Qual è il significato dell’albero di Pasqua? Una tradizione tedesca arrivata anche in Italia

Manca ormai pochissimo a Pasqua e nelle nostre case, arrivano degli oggetti in tema, un po’ come succede a Natale, che ci ricordano che questa festa sta per essere celebrata. Negli ultimi anni anche in molte case italiane, vengono preparati gli alberi di Pasqua. Ma qual è il significato di quello che per alcuni ha solo un valore estetico, di decoro e abbellimento della casa in vista delle feste? In realtà l’albero di Pasqua ha un significato ben preciso e arriva dalla tradizione tedesca in vista delle feste pasquali. Non a caso ci sono delle particolari accortezze nella preparazione di questo albero, con delle cose che non devono mancare. 

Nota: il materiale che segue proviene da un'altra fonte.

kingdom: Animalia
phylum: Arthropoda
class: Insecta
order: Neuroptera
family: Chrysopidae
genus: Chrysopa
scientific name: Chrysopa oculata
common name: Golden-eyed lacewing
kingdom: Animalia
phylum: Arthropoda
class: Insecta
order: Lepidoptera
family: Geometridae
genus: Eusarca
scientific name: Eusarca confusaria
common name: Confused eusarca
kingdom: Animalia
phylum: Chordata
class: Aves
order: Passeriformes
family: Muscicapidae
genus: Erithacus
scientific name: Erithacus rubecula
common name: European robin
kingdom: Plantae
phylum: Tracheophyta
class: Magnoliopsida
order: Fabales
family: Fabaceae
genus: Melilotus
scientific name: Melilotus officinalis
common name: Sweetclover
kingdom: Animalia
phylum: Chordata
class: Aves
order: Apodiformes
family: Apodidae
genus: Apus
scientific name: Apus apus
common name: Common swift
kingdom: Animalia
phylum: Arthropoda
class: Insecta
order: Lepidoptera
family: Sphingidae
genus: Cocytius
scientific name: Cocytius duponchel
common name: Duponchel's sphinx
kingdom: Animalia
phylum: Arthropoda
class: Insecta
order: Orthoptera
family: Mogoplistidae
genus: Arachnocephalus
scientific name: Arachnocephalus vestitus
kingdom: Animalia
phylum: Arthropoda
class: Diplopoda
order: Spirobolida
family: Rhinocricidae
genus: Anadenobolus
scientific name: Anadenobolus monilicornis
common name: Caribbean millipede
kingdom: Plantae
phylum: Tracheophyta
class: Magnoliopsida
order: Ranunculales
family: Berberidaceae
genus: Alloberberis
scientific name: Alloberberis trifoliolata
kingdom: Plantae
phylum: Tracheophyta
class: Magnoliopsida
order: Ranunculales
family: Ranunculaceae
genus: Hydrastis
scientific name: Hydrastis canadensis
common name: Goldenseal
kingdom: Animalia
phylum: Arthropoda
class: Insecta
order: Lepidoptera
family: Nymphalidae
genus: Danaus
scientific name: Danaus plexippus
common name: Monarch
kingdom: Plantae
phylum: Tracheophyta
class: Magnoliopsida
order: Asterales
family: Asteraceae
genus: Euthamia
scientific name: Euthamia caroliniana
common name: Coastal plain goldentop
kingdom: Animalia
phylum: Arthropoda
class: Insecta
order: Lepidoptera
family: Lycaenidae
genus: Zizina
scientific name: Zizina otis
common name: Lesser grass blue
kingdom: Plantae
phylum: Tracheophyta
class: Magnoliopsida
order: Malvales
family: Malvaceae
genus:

La tradizione dell’albero di Pasqua è sentita soprattutto al Nord Europa ma prende sempre più piede anche da noi. Ci sono diverse spiegazioni di questa tradizione, alcune che non sembrerebbero legarsi alla religione cristiana. Noi però vogliamo raccontarvi proprio di una possibile origine che risiede nella Bibbia. 

L’ALBERO DI PASQUA: QUAL E’ IL SIGNIFICATO DI QUESTA USANZA TEDESCA? 

Qual è quindi il significato dell’albero di Pasqua che sempre più spesso viene preparato anche nelle case delle famiglie italiane? L’alberto di Pasqua è detto anche “albero della Vita” perché rappresenta la Resurrezione di Gesù e la redenzione dell’uomo. E’ dunque un simbolo religioso, a differenza dell’albero di Natale che, invece, è un simbolo pagano. La sua origine si individua nella Bibbia, nel passo della Genesi in cui sta scritto “Il Signore Iddio fece germogliare l’albero della vita in mezzo al giardino” .

Nella realizzazione dell’albero di Pasqua si usano delle uova colorate, dei ramoscelli, devono essere almeno 7, e poi la domenica delle palme si aggiunge anche un rametto benedetto dell’albero di Ulivo che si è portato alla celebrazione dell’arrivo di Gesù a Gerusalemme. 

L’ALBERO DI PASQUA: COME SI PREPARA? 

Secondo la tradizione, l’albero di Pasqua deve essere realizzato prima che inizi la Quaresima e restare intatto per tutti i relativi quaranta giorni. Secondo, non bisogna concludere “i lavori” in un’unica fase bensì aggiungere una decorazione al giorno. Per i rami si opta sempre per quelli di ciliegio o del pesco. Deve essere poi allegro e colorato!